Jazz Green is an artist who seems to share my fascination with decay and erosion: the intricacies of colour, fragile structures, the delicate processes of gradual deterioration. He utilises a range of salvaged and reclaimed materials in his work, and maximises on the forensic capacity of macro photography to provide him with a range of initial visual references and appropriated compositions.
Many of his mixed media artworks are characterised by earth colours and multi-layered, textural qualities: deliberately intricate reinventions and subtle explorations of surface and patina. What I love about her work is that when each piece is looked at individually and detached from their original visual source, the artwork becomes more abstract and multi-sensory. All the work has a strong metaphorical pictorial language: quiet, gentle, with symbolic renderings on broader perceptions of abandonment, loss, transience or impermanence.
Her photographs:
Shed 2004. Digital Photograph 30cm x 30cm
Plywood 2004. Digital Photograph 30cm x 30cm
Fence 2005. Digital Photograph 30 x 30cm
Floor 2004. Digital Photograph 30cm x 30cm
Wall 2005. Digital Photograph 30cm x 30cm
Jazz Green's paintings also have a beautiful textural quality. This is a close-up of Rubel, which was begun in late 2004 and has been through many stages, adding successive layers of pigment (mostly red oxides), ink and diluted white paint, then finally burnishing with carnuba wax to give a subtle lustre to the surface. Rubel is merely an old English spelling of rubble.

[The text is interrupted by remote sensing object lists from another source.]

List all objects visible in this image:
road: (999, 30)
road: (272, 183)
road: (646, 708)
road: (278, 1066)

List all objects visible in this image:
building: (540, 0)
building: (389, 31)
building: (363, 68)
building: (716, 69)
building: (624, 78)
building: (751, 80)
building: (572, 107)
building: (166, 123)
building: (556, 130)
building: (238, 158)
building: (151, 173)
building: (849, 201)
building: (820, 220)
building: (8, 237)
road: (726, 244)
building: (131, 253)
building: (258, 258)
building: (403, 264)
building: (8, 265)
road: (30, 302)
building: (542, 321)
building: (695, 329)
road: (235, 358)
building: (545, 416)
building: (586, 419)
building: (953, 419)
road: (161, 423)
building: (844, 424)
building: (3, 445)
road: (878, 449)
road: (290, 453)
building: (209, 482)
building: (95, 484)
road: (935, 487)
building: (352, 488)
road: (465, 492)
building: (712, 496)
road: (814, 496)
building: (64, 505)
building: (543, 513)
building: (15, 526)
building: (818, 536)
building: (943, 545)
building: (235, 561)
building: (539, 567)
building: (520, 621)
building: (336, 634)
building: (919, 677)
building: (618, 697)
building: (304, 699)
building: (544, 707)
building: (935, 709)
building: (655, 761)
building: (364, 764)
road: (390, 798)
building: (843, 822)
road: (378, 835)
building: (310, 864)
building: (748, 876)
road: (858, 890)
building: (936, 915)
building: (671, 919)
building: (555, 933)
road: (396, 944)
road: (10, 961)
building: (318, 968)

Here is a detailed close-up image of Sylte 2006. This work merges from a textured, crumbled brown, bronze black into a more mellow and eroded surface. Many of the markings are not directly applied paint, but a myriad of negative traces, made by a process of layering and then revealing colours beneath. Silt, when separated from mud, is quite exquisite to look at, a mix of tiny, almost shimmering fragments of sand and other mineral traces. The marsh river valley in which Green lives is very windswept and the roads flood frequently, and so mud and silt in all its forms is a daily encounter.